He was the hub of the wheel that is the Bay Area Music scene, and his energy is still felt in the staging and presentation of live music still in motion today. Carlos Santana was a guest on my morning show in San Francisco the next morning after the crash. We shared the grief as losing a father figure to both of us and held hands, over the air, with the community. Bill Graham was 60, and his early death was a loss as profoundly felt as Steve Jobs, and more shocking in that it was in a flash when his Helicopter smashed into the top PG&E tower over the Napa River.
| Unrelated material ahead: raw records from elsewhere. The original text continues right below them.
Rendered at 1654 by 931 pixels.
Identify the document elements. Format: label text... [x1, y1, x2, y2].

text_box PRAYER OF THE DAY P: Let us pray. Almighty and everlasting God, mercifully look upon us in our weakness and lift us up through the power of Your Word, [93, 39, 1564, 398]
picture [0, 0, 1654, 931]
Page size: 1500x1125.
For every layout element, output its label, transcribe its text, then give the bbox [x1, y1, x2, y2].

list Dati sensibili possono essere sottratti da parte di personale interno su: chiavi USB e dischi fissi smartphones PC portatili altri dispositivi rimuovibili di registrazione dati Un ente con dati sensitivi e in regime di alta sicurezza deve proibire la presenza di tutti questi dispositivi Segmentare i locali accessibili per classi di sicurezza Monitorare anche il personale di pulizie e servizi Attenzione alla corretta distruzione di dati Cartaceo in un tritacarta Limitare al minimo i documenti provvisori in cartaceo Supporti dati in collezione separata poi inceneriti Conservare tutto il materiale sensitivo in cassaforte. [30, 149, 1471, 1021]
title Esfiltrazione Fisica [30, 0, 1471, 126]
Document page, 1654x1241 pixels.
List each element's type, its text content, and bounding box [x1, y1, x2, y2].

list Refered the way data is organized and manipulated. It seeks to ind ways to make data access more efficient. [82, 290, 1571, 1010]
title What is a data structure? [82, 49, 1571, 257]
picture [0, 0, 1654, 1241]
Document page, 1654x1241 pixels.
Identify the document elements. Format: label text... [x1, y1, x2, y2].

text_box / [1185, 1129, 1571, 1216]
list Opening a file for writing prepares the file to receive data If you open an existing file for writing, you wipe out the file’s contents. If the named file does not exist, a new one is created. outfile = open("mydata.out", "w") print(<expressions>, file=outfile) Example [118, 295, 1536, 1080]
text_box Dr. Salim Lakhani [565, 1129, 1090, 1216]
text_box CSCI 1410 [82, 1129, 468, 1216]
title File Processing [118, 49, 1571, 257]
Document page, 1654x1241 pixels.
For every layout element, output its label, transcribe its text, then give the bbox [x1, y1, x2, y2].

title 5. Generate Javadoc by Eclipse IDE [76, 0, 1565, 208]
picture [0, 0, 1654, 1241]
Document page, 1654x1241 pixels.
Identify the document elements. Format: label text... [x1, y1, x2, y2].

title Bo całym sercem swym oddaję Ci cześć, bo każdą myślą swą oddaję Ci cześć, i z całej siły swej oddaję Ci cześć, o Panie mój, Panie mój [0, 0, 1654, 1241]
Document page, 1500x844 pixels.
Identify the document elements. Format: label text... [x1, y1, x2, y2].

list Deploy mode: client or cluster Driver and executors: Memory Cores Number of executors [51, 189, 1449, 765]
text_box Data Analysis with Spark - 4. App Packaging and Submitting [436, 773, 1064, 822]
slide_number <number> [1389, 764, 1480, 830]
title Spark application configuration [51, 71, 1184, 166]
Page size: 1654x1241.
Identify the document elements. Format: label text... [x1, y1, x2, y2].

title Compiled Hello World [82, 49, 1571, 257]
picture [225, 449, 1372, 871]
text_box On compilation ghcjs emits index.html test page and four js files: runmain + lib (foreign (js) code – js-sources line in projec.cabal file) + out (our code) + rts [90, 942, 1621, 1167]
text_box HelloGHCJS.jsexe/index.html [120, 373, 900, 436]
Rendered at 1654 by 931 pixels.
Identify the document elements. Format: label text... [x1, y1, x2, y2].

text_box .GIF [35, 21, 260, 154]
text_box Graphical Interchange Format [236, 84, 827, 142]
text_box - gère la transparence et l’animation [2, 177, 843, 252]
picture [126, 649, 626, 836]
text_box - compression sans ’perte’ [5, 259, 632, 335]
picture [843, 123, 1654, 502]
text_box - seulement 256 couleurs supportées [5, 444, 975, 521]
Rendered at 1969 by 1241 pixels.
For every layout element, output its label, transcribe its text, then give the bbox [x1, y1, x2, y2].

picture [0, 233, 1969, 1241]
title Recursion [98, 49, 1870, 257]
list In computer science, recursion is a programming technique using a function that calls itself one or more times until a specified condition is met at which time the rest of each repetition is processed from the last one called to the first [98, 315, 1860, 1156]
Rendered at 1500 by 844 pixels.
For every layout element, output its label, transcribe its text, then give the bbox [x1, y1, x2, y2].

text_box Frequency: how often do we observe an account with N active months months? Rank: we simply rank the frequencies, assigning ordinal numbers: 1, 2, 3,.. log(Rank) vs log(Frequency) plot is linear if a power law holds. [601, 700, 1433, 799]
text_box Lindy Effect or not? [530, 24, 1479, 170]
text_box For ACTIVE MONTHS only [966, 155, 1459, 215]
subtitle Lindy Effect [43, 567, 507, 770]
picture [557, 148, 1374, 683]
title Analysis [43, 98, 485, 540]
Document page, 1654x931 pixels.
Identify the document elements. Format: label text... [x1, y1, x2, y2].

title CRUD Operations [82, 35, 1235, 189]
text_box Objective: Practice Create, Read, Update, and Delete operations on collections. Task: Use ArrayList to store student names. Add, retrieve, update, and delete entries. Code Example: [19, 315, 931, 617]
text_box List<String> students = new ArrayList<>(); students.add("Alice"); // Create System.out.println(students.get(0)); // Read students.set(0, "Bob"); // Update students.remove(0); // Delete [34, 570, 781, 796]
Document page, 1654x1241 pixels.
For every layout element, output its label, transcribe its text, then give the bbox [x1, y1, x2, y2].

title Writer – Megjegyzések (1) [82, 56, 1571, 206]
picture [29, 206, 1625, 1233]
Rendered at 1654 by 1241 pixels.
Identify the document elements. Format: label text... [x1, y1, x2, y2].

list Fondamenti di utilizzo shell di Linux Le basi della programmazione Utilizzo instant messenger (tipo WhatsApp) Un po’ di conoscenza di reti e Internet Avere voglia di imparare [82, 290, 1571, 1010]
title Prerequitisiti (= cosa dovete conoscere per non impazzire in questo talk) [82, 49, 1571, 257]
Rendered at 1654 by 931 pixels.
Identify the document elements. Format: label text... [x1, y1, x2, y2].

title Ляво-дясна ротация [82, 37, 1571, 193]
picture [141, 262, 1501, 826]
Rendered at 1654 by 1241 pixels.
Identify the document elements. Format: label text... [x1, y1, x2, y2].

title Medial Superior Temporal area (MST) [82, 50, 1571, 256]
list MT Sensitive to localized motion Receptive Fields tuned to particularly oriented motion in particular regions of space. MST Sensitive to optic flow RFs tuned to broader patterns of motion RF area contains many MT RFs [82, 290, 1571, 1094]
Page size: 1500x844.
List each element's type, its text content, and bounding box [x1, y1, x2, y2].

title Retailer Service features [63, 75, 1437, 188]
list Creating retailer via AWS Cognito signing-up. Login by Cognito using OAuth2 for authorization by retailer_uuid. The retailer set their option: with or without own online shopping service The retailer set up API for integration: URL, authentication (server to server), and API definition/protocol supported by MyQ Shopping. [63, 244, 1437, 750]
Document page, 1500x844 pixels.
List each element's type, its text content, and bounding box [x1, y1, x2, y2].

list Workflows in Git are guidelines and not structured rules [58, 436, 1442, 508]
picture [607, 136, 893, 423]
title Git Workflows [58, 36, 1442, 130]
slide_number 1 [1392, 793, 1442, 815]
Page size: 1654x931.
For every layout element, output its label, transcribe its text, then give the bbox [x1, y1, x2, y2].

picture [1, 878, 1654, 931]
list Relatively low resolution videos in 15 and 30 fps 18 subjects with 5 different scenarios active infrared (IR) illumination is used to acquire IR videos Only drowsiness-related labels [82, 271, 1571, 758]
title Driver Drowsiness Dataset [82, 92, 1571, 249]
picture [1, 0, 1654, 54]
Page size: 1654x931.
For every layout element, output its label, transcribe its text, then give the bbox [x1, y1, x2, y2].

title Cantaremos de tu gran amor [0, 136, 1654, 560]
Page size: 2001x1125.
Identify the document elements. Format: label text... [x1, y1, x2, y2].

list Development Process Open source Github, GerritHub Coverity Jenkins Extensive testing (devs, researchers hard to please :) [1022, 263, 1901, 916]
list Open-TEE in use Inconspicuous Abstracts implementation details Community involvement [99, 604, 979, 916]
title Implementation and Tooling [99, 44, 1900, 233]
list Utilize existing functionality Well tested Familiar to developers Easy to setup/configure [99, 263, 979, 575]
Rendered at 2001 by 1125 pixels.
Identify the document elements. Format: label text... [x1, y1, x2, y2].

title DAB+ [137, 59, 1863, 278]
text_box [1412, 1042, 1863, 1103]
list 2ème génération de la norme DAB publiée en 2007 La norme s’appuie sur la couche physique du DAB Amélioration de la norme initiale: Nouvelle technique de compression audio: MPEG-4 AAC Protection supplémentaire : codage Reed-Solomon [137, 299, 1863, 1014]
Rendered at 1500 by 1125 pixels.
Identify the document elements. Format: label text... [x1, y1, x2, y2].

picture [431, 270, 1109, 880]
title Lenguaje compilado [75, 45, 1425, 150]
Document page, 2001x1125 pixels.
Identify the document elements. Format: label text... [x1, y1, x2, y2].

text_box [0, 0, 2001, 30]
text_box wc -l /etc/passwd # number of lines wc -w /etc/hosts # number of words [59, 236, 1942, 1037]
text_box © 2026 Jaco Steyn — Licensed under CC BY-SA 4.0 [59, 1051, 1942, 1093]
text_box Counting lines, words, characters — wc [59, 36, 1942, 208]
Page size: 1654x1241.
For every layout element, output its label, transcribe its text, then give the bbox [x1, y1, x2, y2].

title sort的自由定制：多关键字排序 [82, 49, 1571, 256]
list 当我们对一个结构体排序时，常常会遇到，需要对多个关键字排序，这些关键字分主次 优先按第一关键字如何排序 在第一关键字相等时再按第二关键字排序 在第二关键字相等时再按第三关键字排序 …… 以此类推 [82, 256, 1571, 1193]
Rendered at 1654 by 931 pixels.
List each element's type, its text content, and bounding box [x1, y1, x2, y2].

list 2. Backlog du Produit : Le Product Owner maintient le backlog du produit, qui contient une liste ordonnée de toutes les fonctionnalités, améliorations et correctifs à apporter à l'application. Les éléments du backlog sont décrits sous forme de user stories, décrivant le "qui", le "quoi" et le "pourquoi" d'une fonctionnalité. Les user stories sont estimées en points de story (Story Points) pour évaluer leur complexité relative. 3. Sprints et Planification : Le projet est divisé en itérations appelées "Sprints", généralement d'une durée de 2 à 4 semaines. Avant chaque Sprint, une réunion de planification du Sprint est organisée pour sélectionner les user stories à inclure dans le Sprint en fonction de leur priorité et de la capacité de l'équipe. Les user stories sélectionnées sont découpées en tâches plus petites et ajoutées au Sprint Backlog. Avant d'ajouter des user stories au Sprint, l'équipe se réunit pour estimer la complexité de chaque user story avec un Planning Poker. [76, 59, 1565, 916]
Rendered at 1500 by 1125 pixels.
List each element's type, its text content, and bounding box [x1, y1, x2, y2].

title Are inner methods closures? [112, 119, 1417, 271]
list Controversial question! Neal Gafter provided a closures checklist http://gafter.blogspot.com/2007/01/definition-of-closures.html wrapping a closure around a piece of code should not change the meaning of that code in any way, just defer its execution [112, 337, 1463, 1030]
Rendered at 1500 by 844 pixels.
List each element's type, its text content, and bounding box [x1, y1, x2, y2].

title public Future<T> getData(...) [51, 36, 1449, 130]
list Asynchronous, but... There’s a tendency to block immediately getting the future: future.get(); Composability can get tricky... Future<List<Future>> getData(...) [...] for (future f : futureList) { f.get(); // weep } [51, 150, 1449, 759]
The Tower had no lights, yet rose about 15 feet higher than the towers along Highway 37. Bill’s pilot, Steve “Killer” Kahn was flying above them as they flew back to Marin in the first big rainstorm of the season. Bill’s girlfriend, Melissa Gold, was the only other passenger. Bill had gone to the Concord Pavilion to personally ask Huey Lewis to headline a concert for the Oakland Hill fire victims. Philanthropy was Bill’s main interest in his finale years. Melissa Gold was also active in many community causes. Hard to say what impact Bill would have had on society if he hadn’t “left the building.” What I am sure of is it would have been profound.
“Steve Jobs was to the computer industry what Bill Graham was to the concert business. Both were abrasive, unapologetically brilliant visionaries that rewrote the rules of their businesses. The doors of perception for both were shaped by 60’s idealism while the roads they drove to success were paved with streamline capitalism. A half million people paid homage to Graham at a wake after his death, as those grieving Jobs laid apples at the gates of his empire these past weeks,” stated Bill Sagan founder of Wolfgang’s Vault.